*問題の要件:* 以下の資料のうち、「changed」という文字列を含む行をすべて返してください。大文字と小文字は区別されます。

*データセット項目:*

^^^^^^^^

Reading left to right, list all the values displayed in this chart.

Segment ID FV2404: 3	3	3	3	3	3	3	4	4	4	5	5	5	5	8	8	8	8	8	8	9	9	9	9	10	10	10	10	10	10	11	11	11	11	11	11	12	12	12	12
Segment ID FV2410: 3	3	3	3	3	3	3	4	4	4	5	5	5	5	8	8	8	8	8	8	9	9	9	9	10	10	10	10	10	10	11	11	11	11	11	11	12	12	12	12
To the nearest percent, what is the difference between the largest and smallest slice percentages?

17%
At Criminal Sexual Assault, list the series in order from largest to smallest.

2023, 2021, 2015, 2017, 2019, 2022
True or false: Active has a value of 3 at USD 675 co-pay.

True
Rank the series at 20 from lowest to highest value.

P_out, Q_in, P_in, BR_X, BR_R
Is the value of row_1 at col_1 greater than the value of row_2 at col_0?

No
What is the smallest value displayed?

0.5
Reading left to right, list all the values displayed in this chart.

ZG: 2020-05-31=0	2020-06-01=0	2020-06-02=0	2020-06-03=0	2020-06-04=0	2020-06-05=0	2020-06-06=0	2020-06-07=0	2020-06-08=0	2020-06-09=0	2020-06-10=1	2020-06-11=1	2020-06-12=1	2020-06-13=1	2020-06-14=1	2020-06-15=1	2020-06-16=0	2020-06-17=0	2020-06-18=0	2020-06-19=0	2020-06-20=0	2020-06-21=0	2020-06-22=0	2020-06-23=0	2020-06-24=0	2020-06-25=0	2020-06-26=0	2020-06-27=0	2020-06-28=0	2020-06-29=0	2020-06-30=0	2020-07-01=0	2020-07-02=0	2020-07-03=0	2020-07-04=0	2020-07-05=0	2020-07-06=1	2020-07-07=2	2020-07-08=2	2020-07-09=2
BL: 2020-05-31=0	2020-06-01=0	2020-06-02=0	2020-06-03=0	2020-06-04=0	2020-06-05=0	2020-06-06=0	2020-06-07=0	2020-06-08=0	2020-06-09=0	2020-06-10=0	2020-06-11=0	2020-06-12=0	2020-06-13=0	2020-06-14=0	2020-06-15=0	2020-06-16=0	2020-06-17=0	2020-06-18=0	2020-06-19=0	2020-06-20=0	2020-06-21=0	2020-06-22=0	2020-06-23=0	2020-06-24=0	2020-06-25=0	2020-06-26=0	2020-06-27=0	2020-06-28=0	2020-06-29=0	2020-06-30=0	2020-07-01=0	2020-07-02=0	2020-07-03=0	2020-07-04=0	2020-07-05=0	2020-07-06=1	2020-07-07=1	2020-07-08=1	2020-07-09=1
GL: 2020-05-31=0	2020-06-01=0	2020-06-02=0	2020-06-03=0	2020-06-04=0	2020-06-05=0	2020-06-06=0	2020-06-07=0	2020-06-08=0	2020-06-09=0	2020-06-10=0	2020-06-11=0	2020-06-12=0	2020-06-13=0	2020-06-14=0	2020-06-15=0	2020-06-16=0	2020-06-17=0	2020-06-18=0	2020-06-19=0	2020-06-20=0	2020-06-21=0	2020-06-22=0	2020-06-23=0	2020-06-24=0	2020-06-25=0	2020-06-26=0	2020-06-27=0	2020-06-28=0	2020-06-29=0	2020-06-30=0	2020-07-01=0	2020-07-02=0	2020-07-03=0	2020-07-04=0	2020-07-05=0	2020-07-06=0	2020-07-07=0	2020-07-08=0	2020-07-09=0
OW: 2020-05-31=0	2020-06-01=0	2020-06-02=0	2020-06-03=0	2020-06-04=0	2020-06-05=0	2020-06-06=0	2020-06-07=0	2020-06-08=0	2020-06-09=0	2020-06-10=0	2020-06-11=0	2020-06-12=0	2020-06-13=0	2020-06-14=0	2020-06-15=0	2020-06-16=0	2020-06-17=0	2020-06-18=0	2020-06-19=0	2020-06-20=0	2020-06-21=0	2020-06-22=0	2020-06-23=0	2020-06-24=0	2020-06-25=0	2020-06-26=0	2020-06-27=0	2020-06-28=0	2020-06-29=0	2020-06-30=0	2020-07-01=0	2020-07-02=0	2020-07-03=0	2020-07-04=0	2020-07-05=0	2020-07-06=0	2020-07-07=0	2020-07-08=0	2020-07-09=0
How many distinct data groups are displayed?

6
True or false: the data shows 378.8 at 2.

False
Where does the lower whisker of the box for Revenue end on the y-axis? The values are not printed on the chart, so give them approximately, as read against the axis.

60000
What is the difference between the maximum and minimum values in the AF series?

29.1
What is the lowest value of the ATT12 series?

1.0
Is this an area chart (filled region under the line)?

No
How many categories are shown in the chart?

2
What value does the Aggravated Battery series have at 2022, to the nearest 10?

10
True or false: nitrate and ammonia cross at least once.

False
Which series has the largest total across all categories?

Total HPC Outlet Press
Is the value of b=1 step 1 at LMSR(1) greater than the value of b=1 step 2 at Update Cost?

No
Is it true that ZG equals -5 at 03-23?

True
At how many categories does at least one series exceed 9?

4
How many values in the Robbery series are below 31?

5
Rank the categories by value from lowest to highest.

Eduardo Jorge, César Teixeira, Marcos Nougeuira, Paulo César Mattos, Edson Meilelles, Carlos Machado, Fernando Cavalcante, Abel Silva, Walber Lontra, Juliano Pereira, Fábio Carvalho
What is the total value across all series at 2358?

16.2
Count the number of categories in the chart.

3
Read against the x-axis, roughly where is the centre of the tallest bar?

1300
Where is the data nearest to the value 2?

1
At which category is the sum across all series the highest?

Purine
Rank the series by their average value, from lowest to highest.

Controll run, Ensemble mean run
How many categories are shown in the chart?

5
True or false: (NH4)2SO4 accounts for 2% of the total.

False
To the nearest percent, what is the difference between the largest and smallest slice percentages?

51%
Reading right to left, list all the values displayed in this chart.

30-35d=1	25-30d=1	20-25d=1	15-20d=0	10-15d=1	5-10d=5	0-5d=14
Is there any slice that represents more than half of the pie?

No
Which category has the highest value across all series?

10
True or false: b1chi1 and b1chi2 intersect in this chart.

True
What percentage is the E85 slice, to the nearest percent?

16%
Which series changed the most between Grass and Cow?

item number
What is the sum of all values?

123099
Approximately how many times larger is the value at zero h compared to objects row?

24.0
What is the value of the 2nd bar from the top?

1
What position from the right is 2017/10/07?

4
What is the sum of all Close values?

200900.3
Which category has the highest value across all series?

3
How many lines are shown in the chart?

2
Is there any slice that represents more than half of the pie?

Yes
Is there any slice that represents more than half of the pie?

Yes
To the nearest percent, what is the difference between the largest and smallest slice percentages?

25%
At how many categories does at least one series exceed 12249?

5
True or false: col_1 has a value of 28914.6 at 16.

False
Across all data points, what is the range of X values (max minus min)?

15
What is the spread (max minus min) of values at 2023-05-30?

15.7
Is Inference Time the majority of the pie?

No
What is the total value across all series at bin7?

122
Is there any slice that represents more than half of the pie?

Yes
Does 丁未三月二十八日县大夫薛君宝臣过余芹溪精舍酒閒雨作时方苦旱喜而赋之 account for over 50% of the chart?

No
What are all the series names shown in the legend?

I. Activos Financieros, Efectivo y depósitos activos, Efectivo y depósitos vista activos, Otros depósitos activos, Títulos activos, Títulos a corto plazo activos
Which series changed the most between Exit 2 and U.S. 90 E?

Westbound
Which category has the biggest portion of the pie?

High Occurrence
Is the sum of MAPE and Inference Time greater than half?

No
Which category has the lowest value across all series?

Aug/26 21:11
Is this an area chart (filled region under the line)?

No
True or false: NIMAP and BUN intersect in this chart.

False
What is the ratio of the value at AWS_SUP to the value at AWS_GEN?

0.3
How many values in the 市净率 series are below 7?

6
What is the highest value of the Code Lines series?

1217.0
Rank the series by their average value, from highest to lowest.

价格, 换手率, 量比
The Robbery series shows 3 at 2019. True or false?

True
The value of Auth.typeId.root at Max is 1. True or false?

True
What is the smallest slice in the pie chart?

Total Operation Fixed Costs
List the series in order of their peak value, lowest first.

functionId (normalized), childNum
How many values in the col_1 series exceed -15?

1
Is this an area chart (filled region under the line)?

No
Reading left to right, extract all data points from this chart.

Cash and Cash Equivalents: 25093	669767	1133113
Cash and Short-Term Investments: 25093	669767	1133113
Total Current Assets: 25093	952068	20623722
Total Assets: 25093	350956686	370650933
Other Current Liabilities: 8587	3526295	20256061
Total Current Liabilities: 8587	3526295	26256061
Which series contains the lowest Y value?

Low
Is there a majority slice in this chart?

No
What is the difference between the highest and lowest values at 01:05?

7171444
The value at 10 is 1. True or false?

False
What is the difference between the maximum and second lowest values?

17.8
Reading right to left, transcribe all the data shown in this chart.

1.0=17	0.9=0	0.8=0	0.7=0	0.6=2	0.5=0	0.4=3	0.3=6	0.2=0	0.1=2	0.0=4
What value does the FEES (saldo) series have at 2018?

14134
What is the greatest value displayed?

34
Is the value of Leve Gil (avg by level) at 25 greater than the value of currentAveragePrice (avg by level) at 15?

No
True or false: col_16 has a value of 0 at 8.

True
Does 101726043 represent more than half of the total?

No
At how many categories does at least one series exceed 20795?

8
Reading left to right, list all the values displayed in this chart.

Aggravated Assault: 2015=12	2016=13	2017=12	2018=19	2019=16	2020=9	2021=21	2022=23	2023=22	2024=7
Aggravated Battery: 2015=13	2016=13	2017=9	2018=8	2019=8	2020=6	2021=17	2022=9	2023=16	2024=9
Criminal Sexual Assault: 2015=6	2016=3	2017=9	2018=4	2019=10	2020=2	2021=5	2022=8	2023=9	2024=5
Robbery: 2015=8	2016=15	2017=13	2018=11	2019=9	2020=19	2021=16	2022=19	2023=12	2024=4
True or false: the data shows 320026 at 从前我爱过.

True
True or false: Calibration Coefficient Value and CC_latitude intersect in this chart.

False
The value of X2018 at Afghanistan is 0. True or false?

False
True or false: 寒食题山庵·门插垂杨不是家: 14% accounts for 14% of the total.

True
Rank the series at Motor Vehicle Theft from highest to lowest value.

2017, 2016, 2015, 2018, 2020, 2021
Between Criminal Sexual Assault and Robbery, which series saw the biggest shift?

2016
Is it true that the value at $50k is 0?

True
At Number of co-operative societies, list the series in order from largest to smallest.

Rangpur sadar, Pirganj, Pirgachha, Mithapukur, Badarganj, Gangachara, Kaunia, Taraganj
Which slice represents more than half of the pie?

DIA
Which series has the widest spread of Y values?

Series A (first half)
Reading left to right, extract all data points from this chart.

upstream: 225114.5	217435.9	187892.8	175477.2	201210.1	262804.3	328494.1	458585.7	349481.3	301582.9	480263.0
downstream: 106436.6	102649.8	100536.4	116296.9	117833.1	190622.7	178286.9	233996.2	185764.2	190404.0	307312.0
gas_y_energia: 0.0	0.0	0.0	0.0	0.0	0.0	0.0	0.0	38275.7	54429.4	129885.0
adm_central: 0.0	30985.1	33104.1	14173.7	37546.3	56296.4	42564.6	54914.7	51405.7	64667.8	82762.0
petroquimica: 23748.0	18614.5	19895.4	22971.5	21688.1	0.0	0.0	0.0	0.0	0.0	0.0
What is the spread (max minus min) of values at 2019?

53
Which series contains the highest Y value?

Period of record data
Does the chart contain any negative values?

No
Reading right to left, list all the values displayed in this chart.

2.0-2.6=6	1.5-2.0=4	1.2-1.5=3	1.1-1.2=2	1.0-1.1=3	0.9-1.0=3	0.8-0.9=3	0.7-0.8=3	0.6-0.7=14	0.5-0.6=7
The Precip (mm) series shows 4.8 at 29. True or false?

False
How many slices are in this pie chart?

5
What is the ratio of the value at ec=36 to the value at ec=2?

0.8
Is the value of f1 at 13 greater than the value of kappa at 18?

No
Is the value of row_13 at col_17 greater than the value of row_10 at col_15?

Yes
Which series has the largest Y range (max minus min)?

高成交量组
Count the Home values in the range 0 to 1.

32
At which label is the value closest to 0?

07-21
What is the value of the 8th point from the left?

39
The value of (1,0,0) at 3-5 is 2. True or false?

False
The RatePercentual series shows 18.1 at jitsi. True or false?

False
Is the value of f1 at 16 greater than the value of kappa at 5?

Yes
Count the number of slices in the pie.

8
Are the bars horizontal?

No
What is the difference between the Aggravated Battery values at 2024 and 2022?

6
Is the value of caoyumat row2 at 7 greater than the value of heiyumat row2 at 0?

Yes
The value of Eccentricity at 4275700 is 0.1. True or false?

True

^^^^^^^^

*最終回答:*
Which series changed the most between Grass and Cow?
Which series changed the most between Exit 2 and U.S. 90 E?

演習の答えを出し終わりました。